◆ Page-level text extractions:
•••

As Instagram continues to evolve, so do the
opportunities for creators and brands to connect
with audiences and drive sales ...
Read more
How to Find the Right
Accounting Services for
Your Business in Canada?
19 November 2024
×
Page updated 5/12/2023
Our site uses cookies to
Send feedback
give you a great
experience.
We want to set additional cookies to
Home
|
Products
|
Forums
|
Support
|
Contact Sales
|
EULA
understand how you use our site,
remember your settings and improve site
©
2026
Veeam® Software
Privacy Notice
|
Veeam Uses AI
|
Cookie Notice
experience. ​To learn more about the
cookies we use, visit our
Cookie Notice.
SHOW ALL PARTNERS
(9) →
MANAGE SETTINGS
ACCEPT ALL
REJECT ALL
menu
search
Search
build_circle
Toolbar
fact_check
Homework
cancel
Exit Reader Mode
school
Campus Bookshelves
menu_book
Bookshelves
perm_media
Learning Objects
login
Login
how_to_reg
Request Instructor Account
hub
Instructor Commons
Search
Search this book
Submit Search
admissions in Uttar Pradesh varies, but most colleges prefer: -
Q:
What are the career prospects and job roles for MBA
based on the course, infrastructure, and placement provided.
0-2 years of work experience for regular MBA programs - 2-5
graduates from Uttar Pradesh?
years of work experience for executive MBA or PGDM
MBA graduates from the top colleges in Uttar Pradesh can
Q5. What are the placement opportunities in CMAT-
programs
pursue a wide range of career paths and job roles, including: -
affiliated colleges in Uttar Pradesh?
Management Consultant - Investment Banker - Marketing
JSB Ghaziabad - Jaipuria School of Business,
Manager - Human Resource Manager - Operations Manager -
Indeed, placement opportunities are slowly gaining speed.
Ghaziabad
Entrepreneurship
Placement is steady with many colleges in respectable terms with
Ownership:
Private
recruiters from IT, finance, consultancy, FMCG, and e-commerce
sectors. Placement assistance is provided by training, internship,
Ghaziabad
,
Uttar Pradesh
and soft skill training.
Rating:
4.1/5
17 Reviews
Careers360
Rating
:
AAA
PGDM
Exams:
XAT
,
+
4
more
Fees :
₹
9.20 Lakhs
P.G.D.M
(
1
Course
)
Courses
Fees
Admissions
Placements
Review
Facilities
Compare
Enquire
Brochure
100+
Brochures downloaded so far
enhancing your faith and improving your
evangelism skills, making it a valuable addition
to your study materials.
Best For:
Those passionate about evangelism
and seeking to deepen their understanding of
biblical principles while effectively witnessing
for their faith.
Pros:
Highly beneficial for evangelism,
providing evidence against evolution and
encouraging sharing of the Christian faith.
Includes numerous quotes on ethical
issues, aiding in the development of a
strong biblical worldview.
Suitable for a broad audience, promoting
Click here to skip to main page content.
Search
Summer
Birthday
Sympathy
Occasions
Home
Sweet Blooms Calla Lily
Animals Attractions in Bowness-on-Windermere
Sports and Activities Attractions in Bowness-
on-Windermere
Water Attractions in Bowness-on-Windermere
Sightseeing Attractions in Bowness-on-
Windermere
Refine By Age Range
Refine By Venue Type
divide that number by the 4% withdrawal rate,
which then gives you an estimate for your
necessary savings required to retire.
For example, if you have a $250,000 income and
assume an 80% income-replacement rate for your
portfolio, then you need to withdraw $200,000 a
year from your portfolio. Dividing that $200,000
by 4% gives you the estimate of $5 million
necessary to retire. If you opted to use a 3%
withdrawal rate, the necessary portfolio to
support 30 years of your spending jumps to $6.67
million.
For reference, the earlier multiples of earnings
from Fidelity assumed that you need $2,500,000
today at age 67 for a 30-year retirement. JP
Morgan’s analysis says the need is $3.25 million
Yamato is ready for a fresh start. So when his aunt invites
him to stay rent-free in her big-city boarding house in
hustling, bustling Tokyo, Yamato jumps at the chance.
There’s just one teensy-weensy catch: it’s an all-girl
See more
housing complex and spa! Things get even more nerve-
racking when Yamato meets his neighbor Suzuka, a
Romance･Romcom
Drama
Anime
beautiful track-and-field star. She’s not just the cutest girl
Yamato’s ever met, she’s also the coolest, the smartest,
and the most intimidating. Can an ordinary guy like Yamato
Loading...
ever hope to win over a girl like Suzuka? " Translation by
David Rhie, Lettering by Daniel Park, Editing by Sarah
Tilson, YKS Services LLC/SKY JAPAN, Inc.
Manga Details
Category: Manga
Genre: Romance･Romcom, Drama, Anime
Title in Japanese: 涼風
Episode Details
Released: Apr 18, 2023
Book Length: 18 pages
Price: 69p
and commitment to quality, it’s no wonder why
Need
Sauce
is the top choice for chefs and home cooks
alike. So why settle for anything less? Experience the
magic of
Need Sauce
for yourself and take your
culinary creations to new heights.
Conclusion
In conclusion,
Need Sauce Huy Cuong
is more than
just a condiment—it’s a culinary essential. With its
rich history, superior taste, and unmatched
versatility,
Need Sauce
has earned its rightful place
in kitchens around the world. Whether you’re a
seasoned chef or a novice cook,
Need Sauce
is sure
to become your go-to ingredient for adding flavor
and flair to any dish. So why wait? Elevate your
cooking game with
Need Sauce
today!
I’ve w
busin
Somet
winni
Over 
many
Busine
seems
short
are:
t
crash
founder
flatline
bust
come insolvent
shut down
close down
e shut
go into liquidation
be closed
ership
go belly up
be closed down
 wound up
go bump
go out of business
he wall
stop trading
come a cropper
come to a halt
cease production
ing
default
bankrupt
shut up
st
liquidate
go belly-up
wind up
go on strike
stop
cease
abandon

•••

◆ What to produce:
Repeat the entries above exactly, leaving nothing out.

◆ Completed task:
As Instagram continues to evolve, so do the
opportunities for creators and brands to connect
with audiences and drive sales ...
Read more
How to Find the Right
Accounting Services for
Your Business in Canada?
19 November 2024
×
Page updated 5/12/2023
Our site uses cookies to
Send feedback
give you a great
experience.
We want to set additional cookies to
Home
|
Products
|
Forums
|
Support
|
Contact Sales
|
EULA
understand how you use our site,
remember your settings and improve site
©
2026
Veeam® Software
Privacy Notice
|
Veeam Uses AI
|
Cookie Notice
experience. ​To learn more about the
cookies we use, visit our
Cookie Notice.
SHOW ALL PARTNERS
(9) →
MANAGE SETTINGS
ACCEPT ALL
REJECT ALL
menu
search
Search
build_circle
Toolbar
fact_check
Homework
cancel
Exit Reader Mode
school
Campus Bookshelves
menu_book
Bookshelves
perm_media
Learning Objects
login
Login
how_to_reg
Request Instructor Account
hub
Instructor Commons
Search
Search this book
Submit Search
admissions in Uttar Pradesh varies, but most colleges prefer: -
Q:
What are the career prospects and job roles for MBA
based on the course, infrastructure, and placement provided.
0-2 years of work experience for regular MBA programs - 2-5
graduates from Uttar Pradesh?
years of work experience for executive MBA or PGDM
MBA graduates from the top colleges in Uttar Pradesh can
Q5. What are the placement opportunities in CMAT-
programs
pursue a wide range of career paths and job roles, including: -
affiliated colleges in Uttar Pradesh?
Management Consultant - Investment Banker - Marketing
JSB Ghaziabad - Jaipuria School of Business,
Manager - Human Resource Manager - Operations Manager -
Indeed, placement opportunities are slowly gaining speed.
Ghaziabad
Entrepreneurship
Placement is steady with many colleges in respectable terms with
Ownership:
Private
recruiters from IT, finance, consultancy, FMCG, and e-commerce
sectors. Placement assistance is provided by training, internship,
Ghaziabad
,
Uttar Pradesh
and soft skill training.
Rating:
4.1/5
17 Reviews
Careers360
Rating
:
AAA
PGDM
Exams:
XAT
,
+
4
more
Fees :
₹
9.20 Lakhs
P.G.D.M
(
1
Course
)
Courses
Fees
Admissions
Placements
Review
Facilities
Compare
Enquire
Brochure
100+
Brochures downloaded so far
enhancing your faith and improving your
evangelism skills, making it a valuable addition
to your study materials.
Best For:
Those passionate about evangelism
and seeking to deepen their understanding of
biblical principles while effectively witnessing
for their faith.
Pros:
Highly beneficial for evangelism,
providing evidence against evolution and
encouraging sharing of the Christian faith.
Includes numerous quotes on ethical
issues, aiding in the development of a
strong biblical worldview.
Suitable for a broad audience, promoting
Click here to skip to main page content.
Search
Summer
Birthday
Sympathy
Occasions
Home
Sweet Blooms Calla Lily
Animals Attractions in Bowness-on-Windermere
Sports and Activities Attractions in Bowness-
on-Windermere
Water Attractions in Bowness-on-Windermere
Sightseeing Attractions in Bowness-on-
Windermere
Refine By Age Range
Refine By Venue Type
divide that number by the 4% withdrawal rate,
which then gives you an estimate for your
necessary savings required to retire.
For example, if you have a $250,000 income and
assume an 80% income-replacement rate for your
portfolio, then you need to withdraw $200,000 a
year from your portfolio. Dividing that $200,000
by 4% gives you the estimate of $5 million
necessary to retire. If you opted to use a 3%
withdrawal rate, the necessary portfolio to
support 30 years of your spending jumps to $6.67
million.
For reference, the earlier multiples of earnings
from Fidelity assumed that you need $2,500,000
today at age 67 for a 30-year retirement. JP
Morgan’s analysis says the need is $3.25 million
Yamato is ready for a fresh start. So when his aunt invites
him to stay rent-free in her big-city boarding house in
hustling, bustling Tokyo, Yamato jumps at the chance.
There’s just one teensy-weensy catch: it’s an all-girl
See more
housing complex and spa! Things get even more nerve-
racking when Yamato meets his neighbor Suzuka, a
Romance･Romcom
Drama
Anime
beautiful track-and-field star. She’s not just the cutest girl
Yamato’s ever met, she’s also the coolest, the smartest,
and the most intimidating. Can an ordinary guy like Yamato
Loading...
ever hope to win over a girl like Suzuka? " Translation by
David Rhie, Lettering by Daniel Park, Editing by Sarah
Tilson, YKS Services LLC/SKY JAPAN, Inc.
Manga Details
Category: Manga
Genre: Romance･Romcom, Drama, Anime
Title in Japanese: 涼風
Episode Details
Released: Apr 18, 2023
Book Length: 18 pages
Price: 69p
and commitment to quality, it’s no wonder why
Need
Sauce
is the top choice for chefs and home cooks
alike. So why settle for anything less? Experience the
magic of
Need Sauce
for yourself and take your
culinary creations to new heights.
Conclusion
In conclusion,
Need Sauce Huy Cuong
is more than
just a condiment—it’s a culinary essential. With its
rich history, superior taste, and unmatched
versatility,
Need Sauce
has earned its rightful place
in kitchens around the world. Whether you’re a
seasoned chef or a novice cook,
Need Sauce
is sure
to become your go-to ingredient for adding flavor
and flair to any dish. So why wait? Elevate your
cooking game with
Need Sauce
today!
I’ve w
busin
Somet
winni
Over 
many
Busine
seems
short
are:
t
crash
founder
flatline
bust
come insolvent
shut down
close down
e shut
go into liquidation
be closed
ership
go belly up
be closed down
 wound up
go bump
go out of business
he wall
stop trading
come a cropper
come to a halt
cease production
ing
default
bankrupt
shut up
st
liquidate
go belly-up
wind up
go on strike
stop
cease
abandon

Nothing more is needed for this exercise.